In the last post we highlighted several other species of ducks that seasonally pass through Duck Creek. As winter’s grip marks the increase of Mallards and decline of early migrants, we had another unique visitor to the area. This weekend a hunter harvested a bird that is quite foreign to our neck of the woods.
Formerly known as Oldsquaw, Long-tailed Ducks are birds of the artic. They aren’t dabbling ducks like Gadwall, Pintail, or Mallards. While they do dive for their food, they aren’t classified as diving ducks like Redheads, Ring-necks, or Canvasbacks. Long-tailed Ducks are considered sea ducks along with several species of Eiders and Scoters.
These birds nest along the arctic coasts and within the matrix of wetlands scattered throughout the tundra of northern Canada. Its breeding range crosses over with the Eastern Prairie population of Canada Geese along the Hudson Bay. This sub-species of Canada Geese also migrate south through Minnesota, Iowa, and Missouri and can be harvested by Missouri waterfowl hunters starting this Thursday, 28th. If this winter is hard, the Canada Goose hunting could be quite good. However, no matter the winter weather, harvesting an Oldsquaw in Missouri is truly a rare event.

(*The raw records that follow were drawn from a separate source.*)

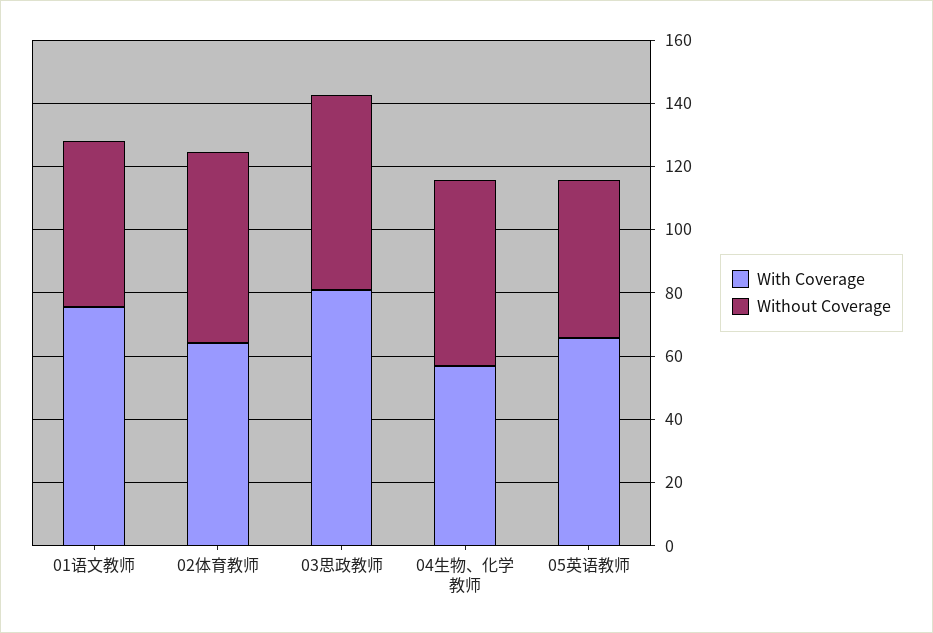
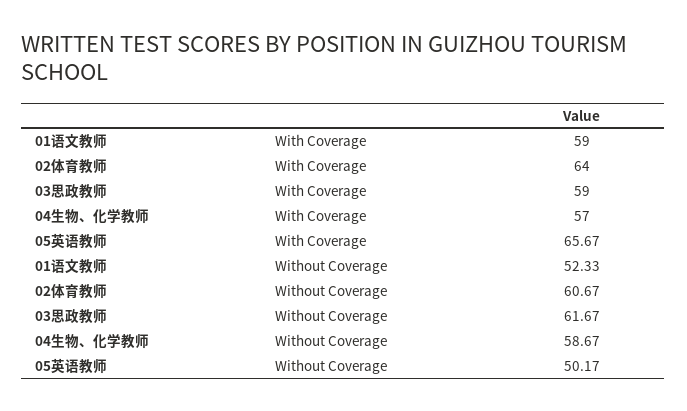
With Coverage, 01语文教师: 75 -> 59
With Coverage, 03思政教师: 80 -> 59

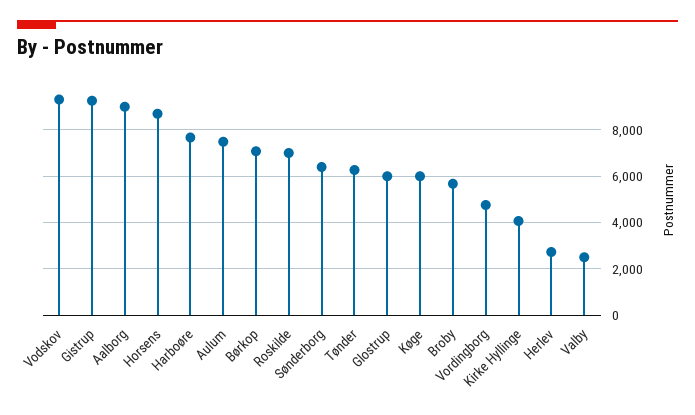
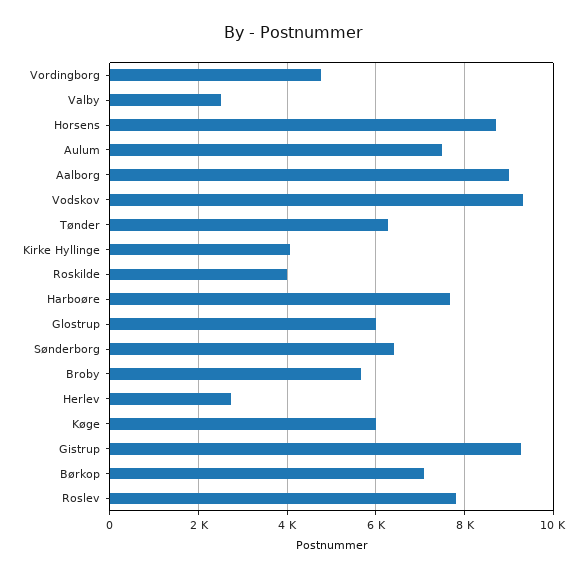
Roskilde: 7000 -> 4000
Roslev: none -> 7800

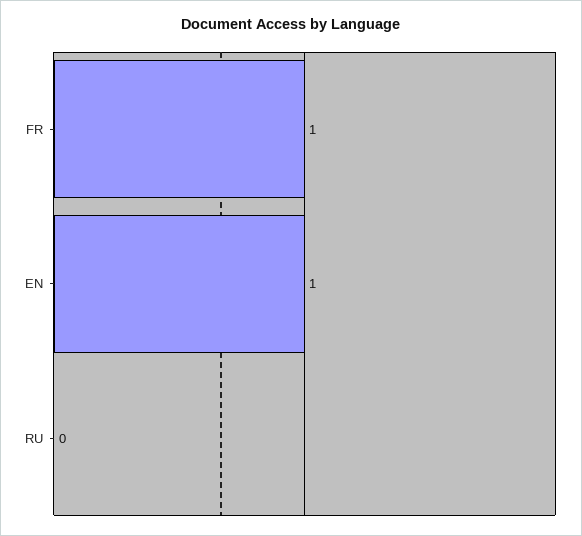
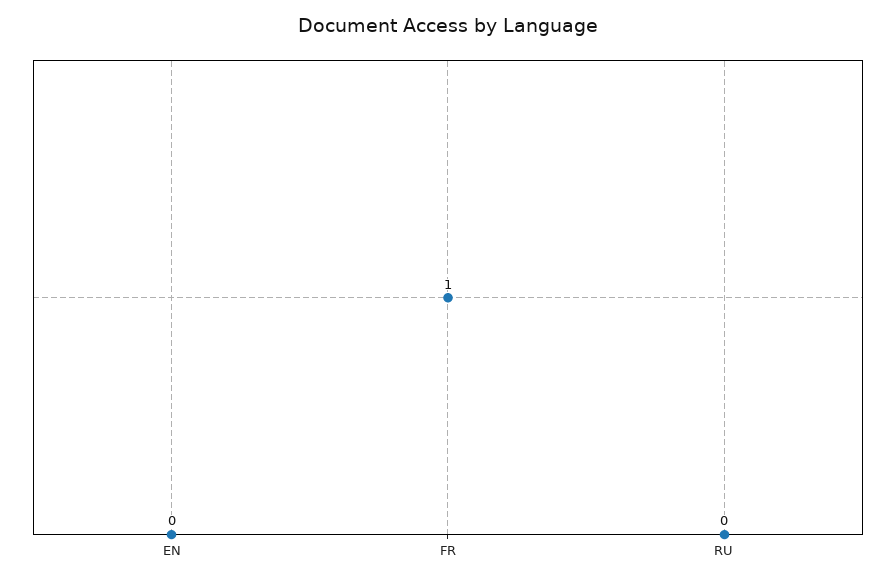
EN: 1 -> 0

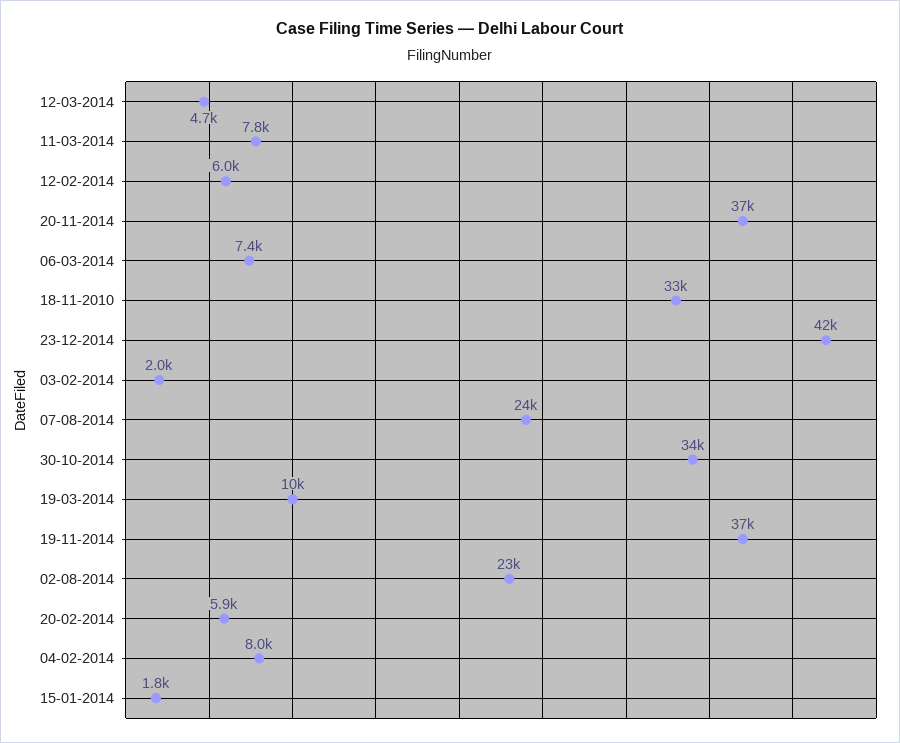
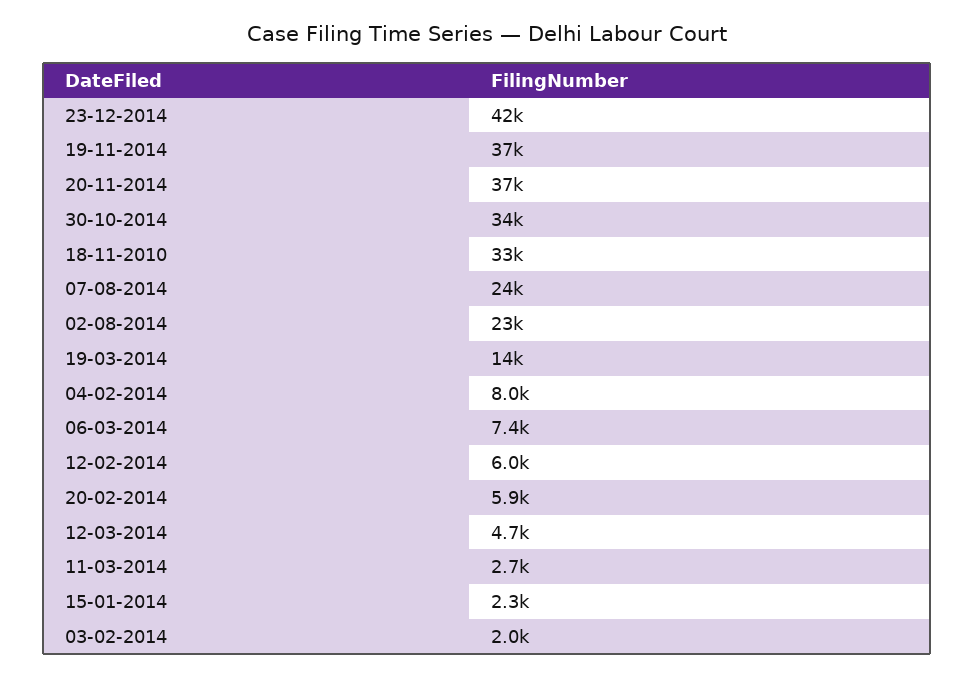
11-03-2014: 7800 -> 2700
19-03-2014: 10000 -> 14000
15-01-2014: 1800 -> 2300

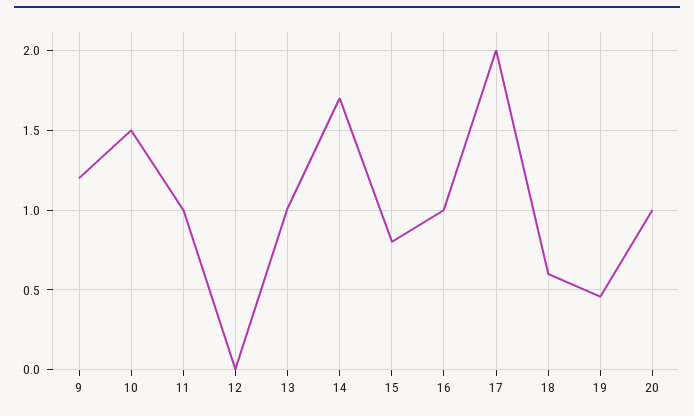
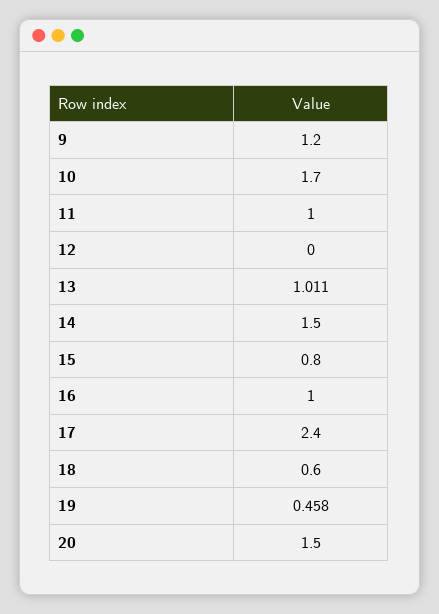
10: 1.5 -> 1.7
14: 1.7 -> 1.5
17: 2 -> 2.4
20: 1 -> 1.5

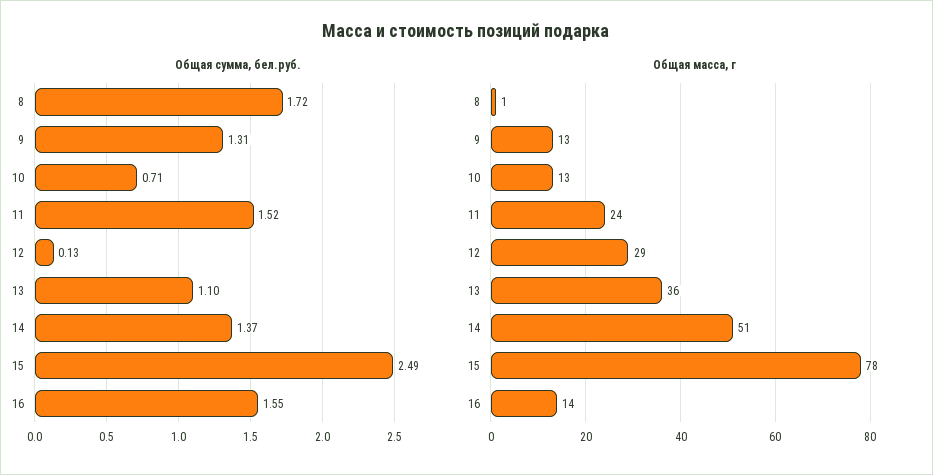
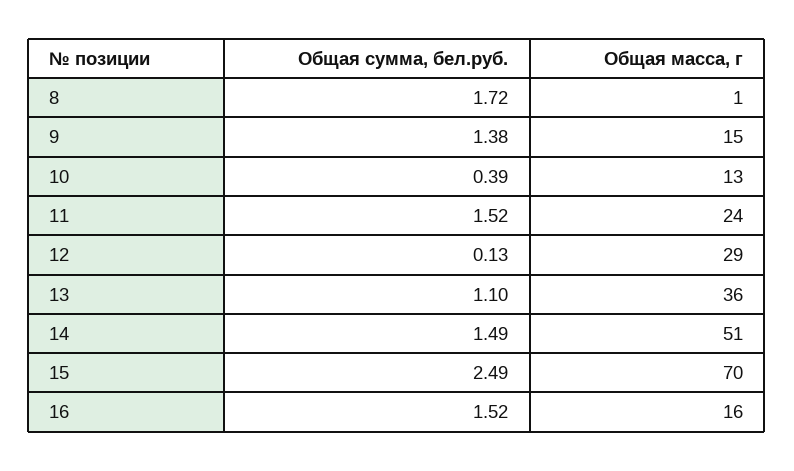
Общая сумма, бел.руб., 9: 1.31 -> 1.38
Общая сумма, бел.руб., 10: 0.71 -> 0.39
Общая сумма, бел.руб., 14: 1.37 -> 1.49
Общая сумма, бел.руб., 16: 1.55 -> 1.52
Общая масса, г, 9: 13 -> 15
Общая масса, г, 15: 78 -> 70
Общая масса, г, 16: 14 -> 16

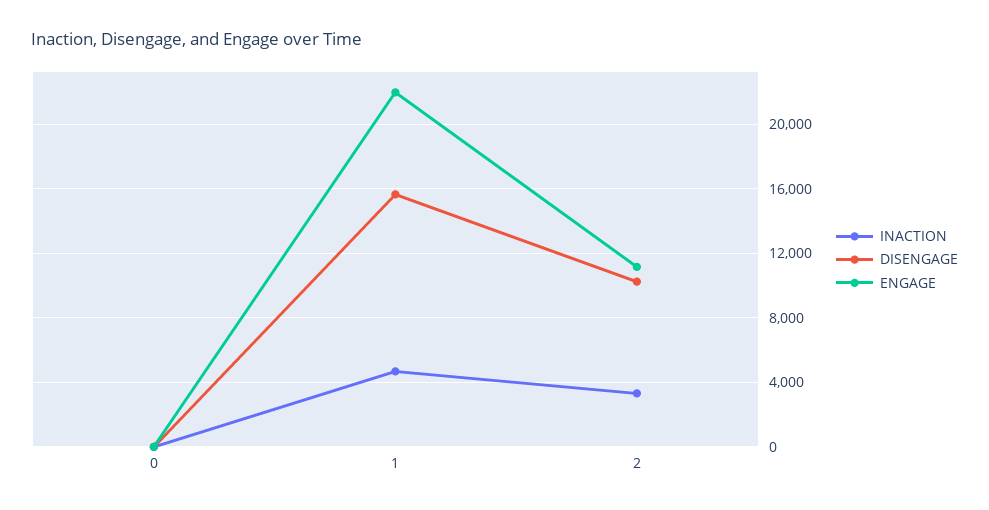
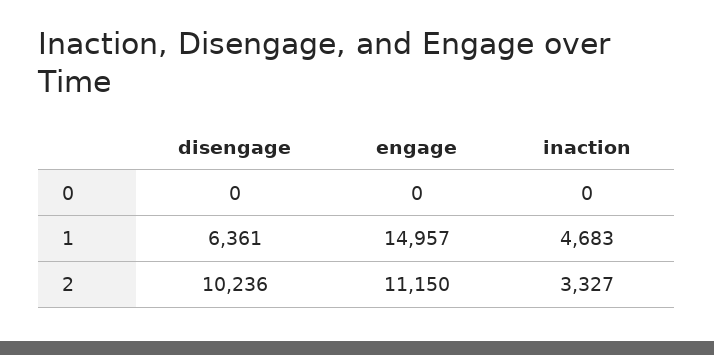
DISENGAGE, 1: 15500 -> 6361
ENGAGE, 1: 22000 -> 14957

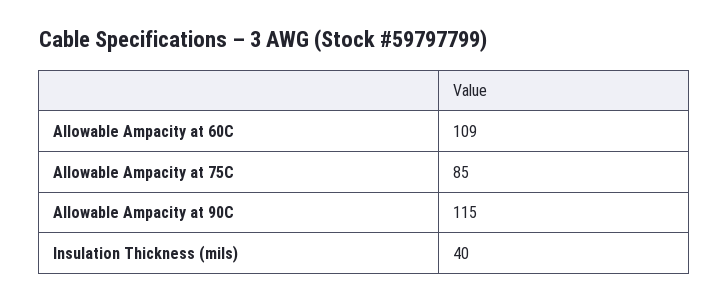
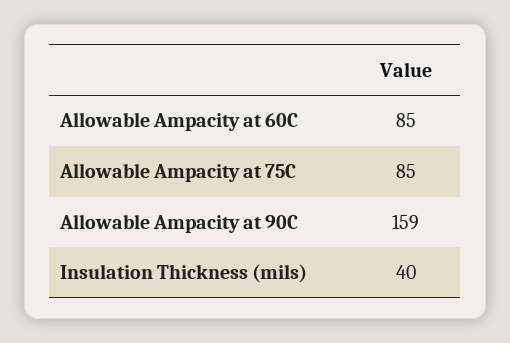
Allowable Ampacity at 60C: 109 -> 85
Allowable Ampacity at 90C: 115 -> 159

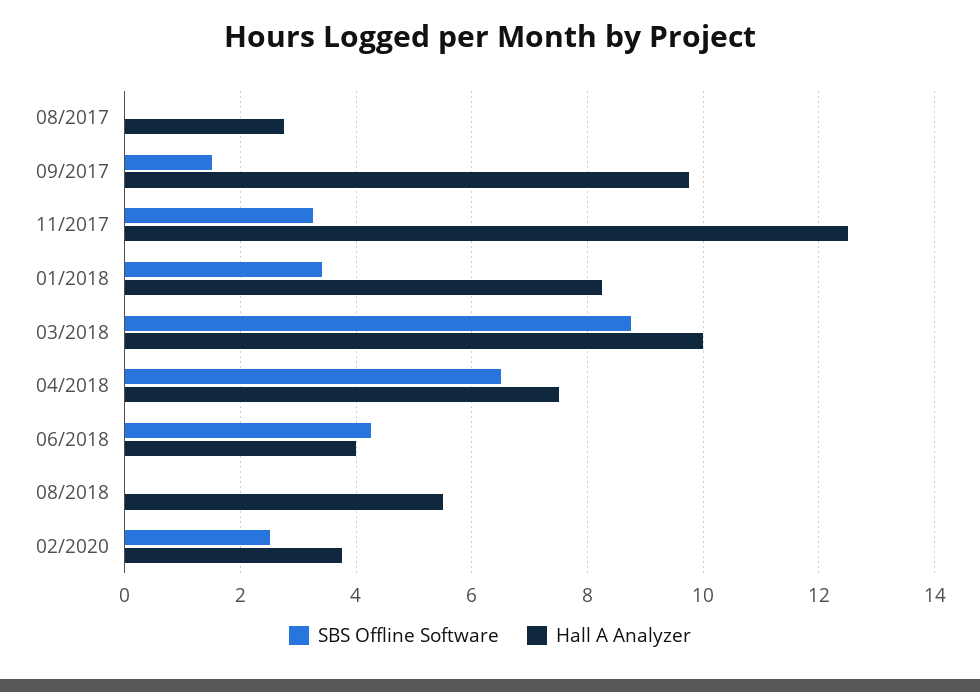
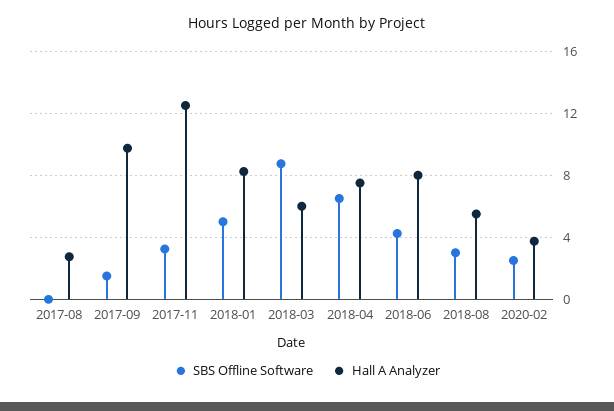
SBS Offline Software, 01/2018: 3.4 -> 5
Hall A Analyzer, 03/2018: 10 -> 6
Hall A Analyzer, 06/2018: 4 -> 8
SBS Offline Software, 08/2018: 0 -> 3

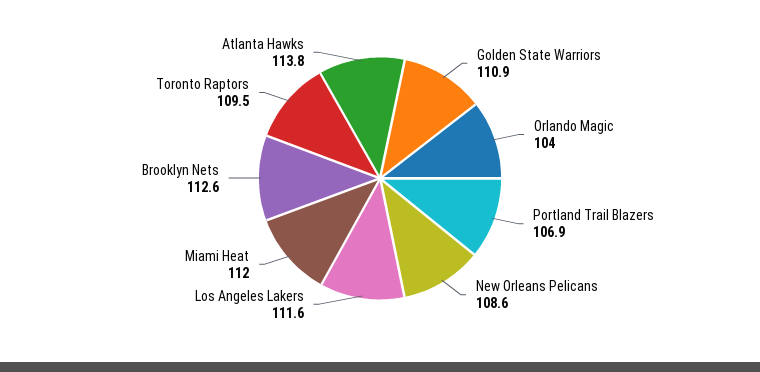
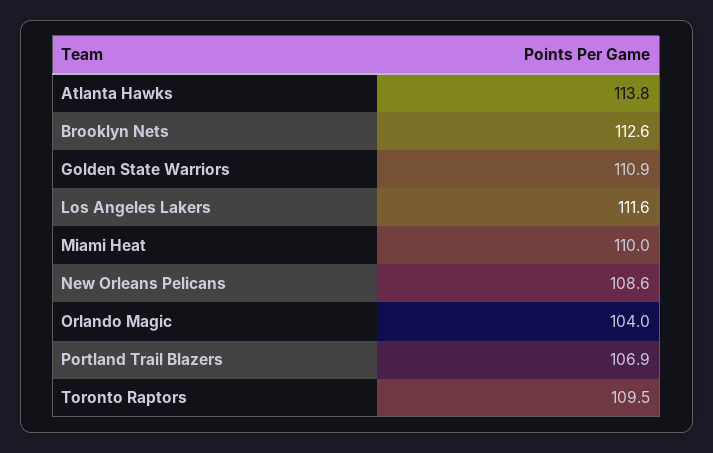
Miami Heat: 112 -> 110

Most of the population isn’t found close to here any time of the year. Instead, when the mercury drops these hardy ducks typically wind up in one of three locations; either on the Pacific Coast, Atlantic Coast, or the Great Lakes. A few may show up on the Gulf Coast, but these are typically isolated events. Granted, as we noted earlier this fall (Bird’s Eye-View post), to get from Manitoba to Louisiana you have to cover some different terrain and adequate wetlands can be hard to come by. Sometime last week this particular bird chose to stop in at Duck Creek Conservation Area in the middle of the Mississippi Flyway.
Waterfowl hunters know that weather can have a great impact on the distribution of birds. Committed bird watchers have also learned this lesson. In fact, this isn’t the first time we’ve posted article about harboring a bird from a distant wetland complex. During the spring of 2011 strong winds from the south blew up a different feathered friend (Spoonie Sighting post). With the arctic air masses that continue to sweep down from the north, it isn’t hard to imagine how this sea duck wound up a little off course and this far south.
I’d be remiss if I didn’t share a couple other cool facts about these birds. First of all, the drake has a long sprig or tail feather that resembles a drake pintail, hence the new name. Additionally, these ducks are phenomenal divers and can go down 200 feet to find their next meal if they have too. Another unique attribute is their variable plumage. Most other duck species molt twice a year and switch from their basic plumage to breeding plumage for a short time in the summer. Not Long-tailed Ducks, they have four distinct plumages which are achieved as they partially molt their feathers through the year. For this reason, Long-tailed Ducks can look quite different from one bird to the next and from one season to the next. At any rate, these are definitely different ducks and in my book pretty darn cool.
Whether you are in the blind this week, in a goose field, or around the dinner table and running low on conversation, perhaps this article can help you with a little turkey talk. Thanks for checking in, travel safe, and enjoy the holiday.